---------- PASSAGE TO READ
Gold nanoparticles produced using water droplets
Image credit: Dreamstime
Chemists at Stanford University have stumbled upon a method for producing gold nanoparticles using water droplets, the latest discovery in the growing field of ‘on-droplet’ chemistry.
According to the researchers, this discovery could lead the way to more environmentally friendly approaches to producing gold nanoparticles and other metallic nanoparticles.
“Being able to do reactions in water means you don’t have to worry about contamination. It’s green chemistry,” said Professor Richard Zare, a distinguished chemist based at Stanford University.
While gold has long been noted for its beauty and chemical stability on a macroscopic scale, more recently, gold has attracted interest due to its nanoscale properties: it is an excellent catalyst, highly reactive and has useful optical properties. Gold nanoparticles show promise in a range of applications, including in targeted cancer treatments.
--------------------
---------- RECORD EXTRACTS
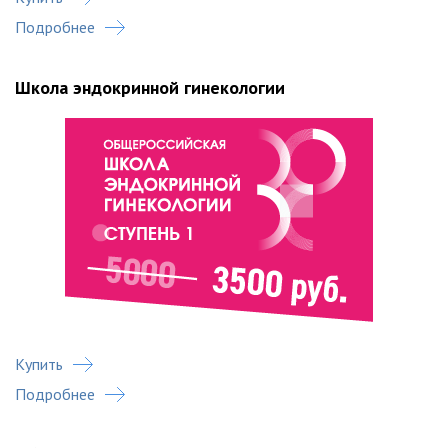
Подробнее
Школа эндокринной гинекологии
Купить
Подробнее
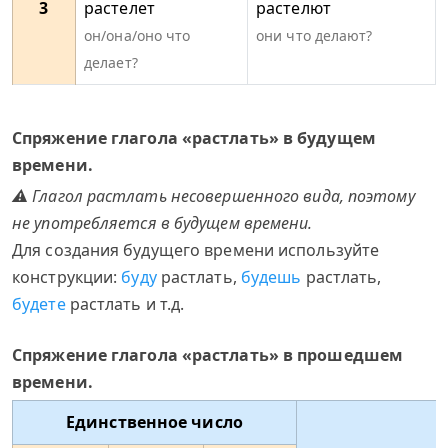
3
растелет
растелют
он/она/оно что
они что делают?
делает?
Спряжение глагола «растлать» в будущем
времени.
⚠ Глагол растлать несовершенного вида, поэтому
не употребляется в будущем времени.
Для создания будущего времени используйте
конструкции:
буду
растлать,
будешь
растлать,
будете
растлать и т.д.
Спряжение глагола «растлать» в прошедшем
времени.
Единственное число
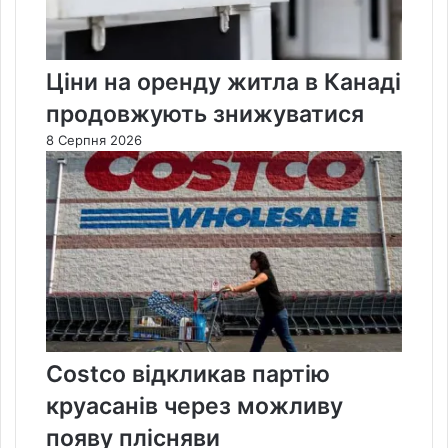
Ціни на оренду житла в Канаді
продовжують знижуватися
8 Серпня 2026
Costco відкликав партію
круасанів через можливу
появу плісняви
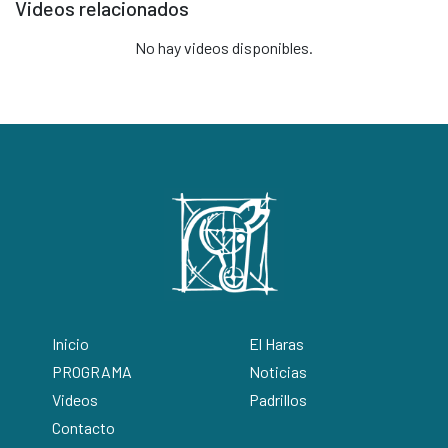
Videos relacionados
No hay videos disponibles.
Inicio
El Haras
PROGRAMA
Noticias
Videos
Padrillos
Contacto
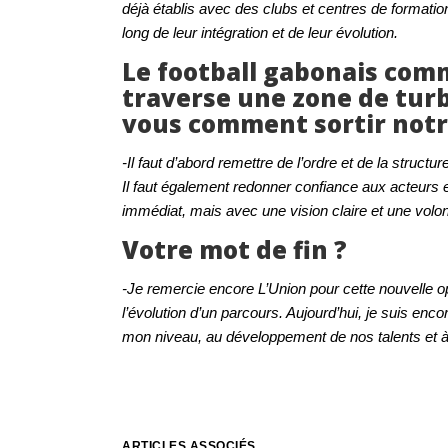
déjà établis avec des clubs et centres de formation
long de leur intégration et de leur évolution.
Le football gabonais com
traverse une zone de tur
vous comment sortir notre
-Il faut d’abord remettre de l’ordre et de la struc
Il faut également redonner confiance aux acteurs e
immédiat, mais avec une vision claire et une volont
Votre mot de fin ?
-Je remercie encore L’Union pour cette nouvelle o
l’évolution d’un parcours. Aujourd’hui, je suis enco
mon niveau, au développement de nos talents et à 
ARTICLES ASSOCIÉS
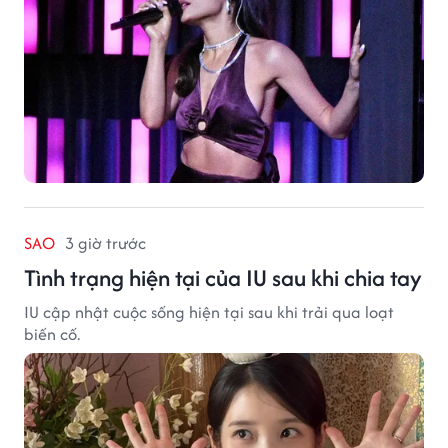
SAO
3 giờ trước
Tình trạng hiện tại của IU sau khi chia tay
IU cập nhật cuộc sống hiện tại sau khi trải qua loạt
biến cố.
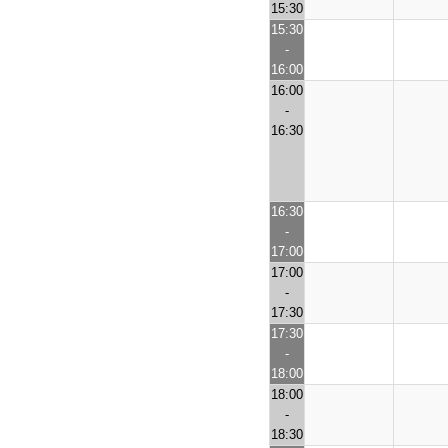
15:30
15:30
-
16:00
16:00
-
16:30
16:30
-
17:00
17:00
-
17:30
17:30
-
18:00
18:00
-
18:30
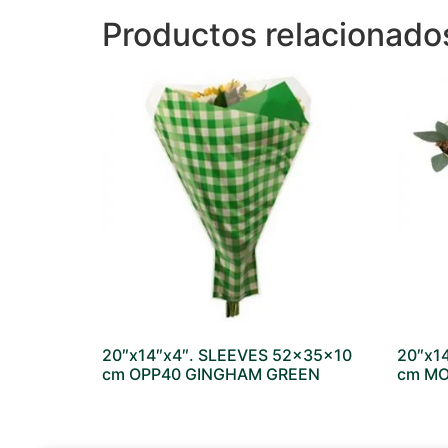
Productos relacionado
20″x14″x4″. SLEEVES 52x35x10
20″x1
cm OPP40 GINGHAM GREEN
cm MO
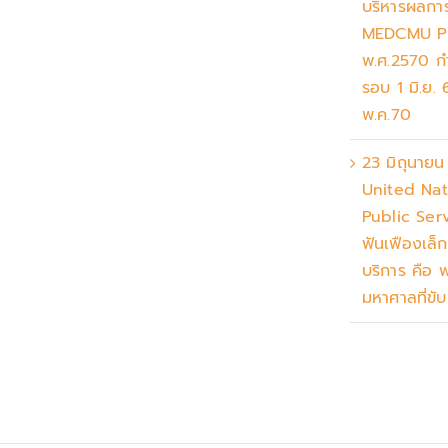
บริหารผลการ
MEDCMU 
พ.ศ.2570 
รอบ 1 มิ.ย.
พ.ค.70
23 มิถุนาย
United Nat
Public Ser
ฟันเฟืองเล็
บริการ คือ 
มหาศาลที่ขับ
--------------------
---------- RECORD EXTRACTS
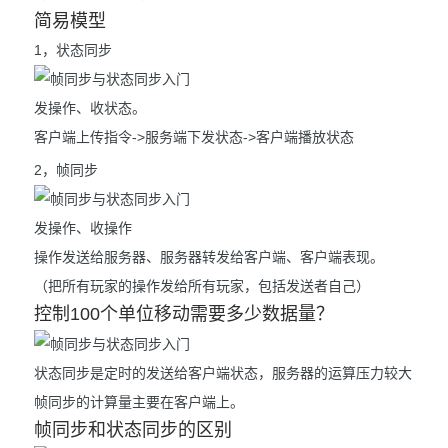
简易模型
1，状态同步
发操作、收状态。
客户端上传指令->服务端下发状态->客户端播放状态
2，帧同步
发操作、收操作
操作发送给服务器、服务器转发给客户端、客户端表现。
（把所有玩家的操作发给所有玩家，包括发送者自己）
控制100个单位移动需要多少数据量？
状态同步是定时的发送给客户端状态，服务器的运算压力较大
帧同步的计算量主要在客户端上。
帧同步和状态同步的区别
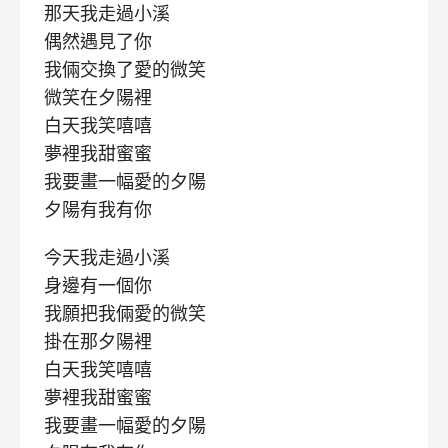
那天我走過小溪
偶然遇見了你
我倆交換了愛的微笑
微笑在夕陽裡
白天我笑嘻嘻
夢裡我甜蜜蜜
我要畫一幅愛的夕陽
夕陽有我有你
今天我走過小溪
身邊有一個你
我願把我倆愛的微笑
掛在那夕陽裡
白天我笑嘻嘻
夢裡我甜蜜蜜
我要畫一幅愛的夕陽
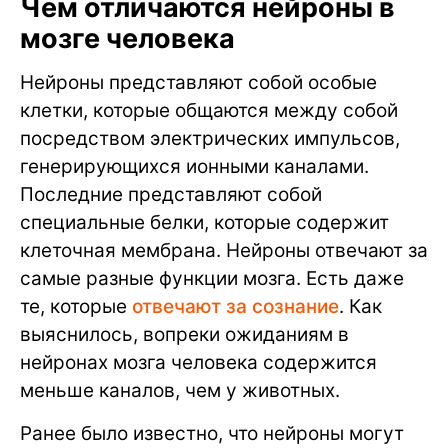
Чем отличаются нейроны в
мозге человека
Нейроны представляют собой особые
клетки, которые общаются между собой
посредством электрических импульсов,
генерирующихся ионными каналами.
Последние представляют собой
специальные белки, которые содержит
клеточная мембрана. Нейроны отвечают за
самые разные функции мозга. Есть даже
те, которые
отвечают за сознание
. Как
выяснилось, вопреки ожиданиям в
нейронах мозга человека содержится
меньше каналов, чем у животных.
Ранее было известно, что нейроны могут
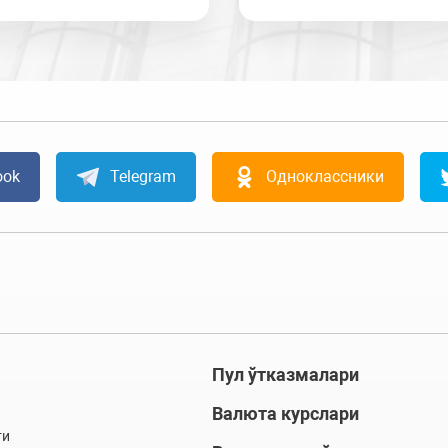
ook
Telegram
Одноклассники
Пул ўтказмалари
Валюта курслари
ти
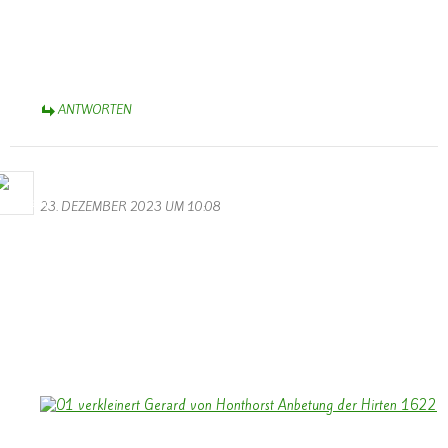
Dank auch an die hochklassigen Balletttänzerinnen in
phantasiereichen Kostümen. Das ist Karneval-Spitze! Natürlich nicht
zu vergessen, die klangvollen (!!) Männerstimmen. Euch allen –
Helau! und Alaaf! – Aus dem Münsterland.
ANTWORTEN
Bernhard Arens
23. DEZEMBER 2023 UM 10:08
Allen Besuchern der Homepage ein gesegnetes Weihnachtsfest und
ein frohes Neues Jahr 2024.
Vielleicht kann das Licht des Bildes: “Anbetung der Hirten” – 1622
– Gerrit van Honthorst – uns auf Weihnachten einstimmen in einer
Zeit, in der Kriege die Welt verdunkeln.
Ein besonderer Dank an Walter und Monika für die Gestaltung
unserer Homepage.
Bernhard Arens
--------------------
WHAT THE TASK ASKS: Please update the gold nanoparticle text, starting at "While gold has" and ending at "targeted cancer treatments.", and change "excellent" to "effective". The lines aren't needed here.

RESULT FOR THIS TASK:
While gold has long been noted for its beauty and chemical stability on a macroscopic scale, more recently, gold has attracted interest due to its nanoscale properties: it is an effective catalyst, highly reactive and has useful optical properties. Gold nanoparticles show promise in a range of applications, including in targeted cancer treatments.